# To do
Type the records out again in full, exactly.

===== Data =====

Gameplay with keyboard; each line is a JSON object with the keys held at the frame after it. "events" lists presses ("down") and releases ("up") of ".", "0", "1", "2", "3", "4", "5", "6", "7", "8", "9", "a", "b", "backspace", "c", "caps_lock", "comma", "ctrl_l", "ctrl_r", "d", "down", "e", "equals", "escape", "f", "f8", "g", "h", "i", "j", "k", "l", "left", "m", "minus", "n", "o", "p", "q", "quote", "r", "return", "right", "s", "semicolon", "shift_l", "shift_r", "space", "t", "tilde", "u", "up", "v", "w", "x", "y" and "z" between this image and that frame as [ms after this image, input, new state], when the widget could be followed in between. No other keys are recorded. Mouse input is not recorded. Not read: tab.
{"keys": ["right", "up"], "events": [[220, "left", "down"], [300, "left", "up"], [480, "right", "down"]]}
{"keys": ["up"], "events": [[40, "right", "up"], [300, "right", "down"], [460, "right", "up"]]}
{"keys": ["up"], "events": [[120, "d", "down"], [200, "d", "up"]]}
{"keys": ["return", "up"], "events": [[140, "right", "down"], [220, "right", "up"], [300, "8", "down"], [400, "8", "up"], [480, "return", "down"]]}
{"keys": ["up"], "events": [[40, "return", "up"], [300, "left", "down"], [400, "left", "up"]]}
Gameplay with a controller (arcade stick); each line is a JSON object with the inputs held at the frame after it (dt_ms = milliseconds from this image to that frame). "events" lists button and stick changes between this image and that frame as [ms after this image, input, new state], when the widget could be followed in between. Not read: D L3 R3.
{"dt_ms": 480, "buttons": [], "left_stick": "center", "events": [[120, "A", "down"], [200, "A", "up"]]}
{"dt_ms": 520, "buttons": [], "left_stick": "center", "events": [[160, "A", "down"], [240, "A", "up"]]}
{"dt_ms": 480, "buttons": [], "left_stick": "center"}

=====

# Task solution
Gameplay with keyboard; each line is a JSON object with the keys held at the frame after it. "events" lists presses ("down") and releases ("up") of ".", "0", "1", "2", "3", "4", "5", "6", "7", "8", "9", "a", "b", "backspace", "c", "caps_lock", "comma", "ctrl_l", "ctrl_r", "d", "down", "e", "equals", "escape", "f", "f8", "g", "h", "i", "j", "k", "l", "left", "m", "minus", "n", "o", "p", "q", "quote", "r", "return", "right", "s", "semicolon", "shift_l", "shift_r", "space", "t", "tilde", "u", "up", "v", "w", "x", "y" and "z" between this image and that frame as [ms after this image, input, new state], when the widget could be followed in between. No other keys are recorded. Mouse input is not recorded. Not read: tab.
{"keys": ["right", "up"], "events": [[220, "left", "down"], [300, "left", "up"], [480, "right", "down"]]}
{"keys": ["up"], "events": [[40, "right", "up"], [300, "right", "down"], [460, "right", "up"]]}
{"keys": ["up"], "events": [[120, "d", "down"], [200, "d", "up"]]}
{"keys": ["return", "up"], "events": [[140, "right", "down"], [220, "right", "up"], [300, "8", "down"], [400, "8", "up"], [480, "return", "down"]]}
{"keys": ["up"], "events": [[40, "return", "up"], [300, "left", "down"], [400, "left", "up"]]}
Gameplay with a controller (arcade stick); each line is a JSON object with the inputs held at the frame after it (dt_ms = milliseconds from this image to that frame). "events" lists button and stick changes between this image and that frame as [ms after this image, input, new state], when the widget could be followed in between. Not read: D L3 R3.
{"dt_ms": 480, "buttons": [], "left_stick": "center", "events": [[120, "A", "down"], [200, "A", "up"]]}
{"dt_ms": 520, "buttons": [], "left_stick": "center", "events": [[160, "A", "down"], [240, "A", "up"]]}
{"dt_ms": 480, "buttons": [], "left_stick": "center"}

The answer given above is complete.